MK: I don't know. She's one of those players. Every time you think, "OK, maybe this is the end," then it's another year. And then the next season, it's the same thing. I think the only one who knows the answer to that question is her. I have learned from experience not to say anything, because you never know.
espnW: So what made you decide to study graphic design at UND?
MK: I tried a couple of different majors but didn't really feel at home anywhere. One of my teammates knew I liked photography and, in general, everything that's creative. She said to me: "You should try graphic design." I went to talk to them, and I just loved it right away. It didn't feel like going to school anymore. It was so much fun. Ever since, I've stuck with it. I've been working now for the past four years as a graphic designer.

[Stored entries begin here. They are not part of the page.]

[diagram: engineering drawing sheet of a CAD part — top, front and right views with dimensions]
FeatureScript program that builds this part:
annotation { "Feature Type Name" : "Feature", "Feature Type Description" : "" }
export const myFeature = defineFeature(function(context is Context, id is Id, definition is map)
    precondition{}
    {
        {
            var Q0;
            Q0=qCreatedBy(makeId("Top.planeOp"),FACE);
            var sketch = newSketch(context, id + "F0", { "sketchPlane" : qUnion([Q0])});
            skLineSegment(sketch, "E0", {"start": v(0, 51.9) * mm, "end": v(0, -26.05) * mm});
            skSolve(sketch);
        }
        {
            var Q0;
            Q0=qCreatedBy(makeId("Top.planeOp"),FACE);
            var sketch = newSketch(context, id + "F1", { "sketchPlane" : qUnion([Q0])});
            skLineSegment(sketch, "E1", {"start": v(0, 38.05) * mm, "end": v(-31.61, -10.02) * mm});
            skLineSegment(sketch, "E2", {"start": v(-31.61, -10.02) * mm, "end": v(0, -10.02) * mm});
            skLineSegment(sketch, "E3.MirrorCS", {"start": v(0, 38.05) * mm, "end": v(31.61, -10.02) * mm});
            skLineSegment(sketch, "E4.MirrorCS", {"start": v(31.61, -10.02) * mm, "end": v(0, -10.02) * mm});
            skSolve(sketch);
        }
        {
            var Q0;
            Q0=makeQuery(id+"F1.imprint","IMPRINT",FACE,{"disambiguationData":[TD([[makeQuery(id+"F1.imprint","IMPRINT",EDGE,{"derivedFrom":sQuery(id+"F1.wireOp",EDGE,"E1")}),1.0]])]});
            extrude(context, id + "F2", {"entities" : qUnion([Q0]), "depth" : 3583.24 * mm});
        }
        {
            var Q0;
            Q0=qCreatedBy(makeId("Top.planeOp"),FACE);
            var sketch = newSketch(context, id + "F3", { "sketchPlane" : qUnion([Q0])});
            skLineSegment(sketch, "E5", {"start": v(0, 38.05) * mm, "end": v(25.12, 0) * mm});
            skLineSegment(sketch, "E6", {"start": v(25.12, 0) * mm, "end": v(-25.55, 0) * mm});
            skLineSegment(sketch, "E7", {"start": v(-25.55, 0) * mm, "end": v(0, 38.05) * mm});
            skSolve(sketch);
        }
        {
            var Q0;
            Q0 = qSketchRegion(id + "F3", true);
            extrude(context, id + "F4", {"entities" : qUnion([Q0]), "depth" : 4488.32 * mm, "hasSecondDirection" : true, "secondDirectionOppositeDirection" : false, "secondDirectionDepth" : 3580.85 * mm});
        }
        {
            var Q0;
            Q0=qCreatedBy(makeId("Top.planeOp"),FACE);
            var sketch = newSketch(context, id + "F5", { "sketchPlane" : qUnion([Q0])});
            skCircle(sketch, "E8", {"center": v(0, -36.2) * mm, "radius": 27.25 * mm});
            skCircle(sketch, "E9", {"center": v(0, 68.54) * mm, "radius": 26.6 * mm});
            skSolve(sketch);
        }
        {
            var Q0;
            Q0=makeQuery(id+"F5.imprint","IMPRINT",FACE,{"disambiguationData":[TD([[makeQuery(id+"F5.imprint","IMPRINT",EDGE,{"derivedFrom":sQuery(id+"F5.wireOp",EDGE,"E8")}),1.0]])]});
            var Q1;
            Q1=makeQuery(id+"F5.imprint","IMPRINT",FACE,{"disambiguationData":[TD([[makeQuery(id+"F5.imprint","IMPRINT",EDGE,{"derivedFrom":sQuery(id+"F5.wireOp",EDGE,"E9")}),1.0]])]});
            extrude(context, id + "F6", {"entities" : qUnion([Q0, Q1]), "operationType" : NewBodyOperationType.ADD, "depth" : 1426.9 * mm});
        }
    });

espnW: How has that career unfolded?
MK: First, I worked for a company here in Lulea in northern Sweden. It was a good two years, and I got a lot of experience. But then, I took a year off for the Olympics. This year, I got a new job with a company called Creek Media, and it's actually in Stockholm. I can do everything from a distance, so I just have to be there once in a while. I'm the only graphic designer at the company, so it's a great opportunity. I get so much responsibility, and I feel like I've grown a lot as a graphic designer this year. I get to really challenge myself every day. It's a lot of fun. It keeps my mind fresh.
espnW: You just won your third Swedish championship with Lulea in front of 4,808 fans. You're one of five Finns on that team. Why are top Finnish female players going to Sweden?
MK: Everything is better here, even just being able to get some money for playing. It allows us to focus more on hockey and not on so many other things in life, like jobs and stuff. For Lulea here, they're putting a lot of effort into the women's team and creating a good training environment for us here to train in the morning and be able to get on the ice when we want to, things like that. That doesn't really exist in Finland in the same way. They're still some steps behind. I think there are a lot of things happening now, and hopefully with these women's worlds in Finland, it will give it another push.
espnW: Looking ahead to the women's worlds, Finland has 12 bronze medals all time -- more than any other country. What would it mean to knock off a superpower like the U.S. or Canada on home ice and make the final for the first time?
MK: It would mean a lot, obviously, for us as players. But I also think for the future of the Finnish national team, it would be huge. Because now it's been many years trying to make this happen, and it just hasn't happened. That last victory of making it to the final or even challenging for the gold, I think that's the next step for us, to keep this development going.
espnW: Do you plan to play at the 2022 Olympics in Beijing?
MK: Yeah. I can't see why not, but I try to take it year by year. Obviously, always the first year after the Olympics, it's a little tough. Even though we have the home Worlds, it's such a big goal, and it feels like another four-year contract every time to get to the Olympics. So I think it's most important to stay present and enjoy the moment, so you don't think too far ahead, because then it can maybe be too much, you know? But as of right now, I love playing hockey and I can't see why not.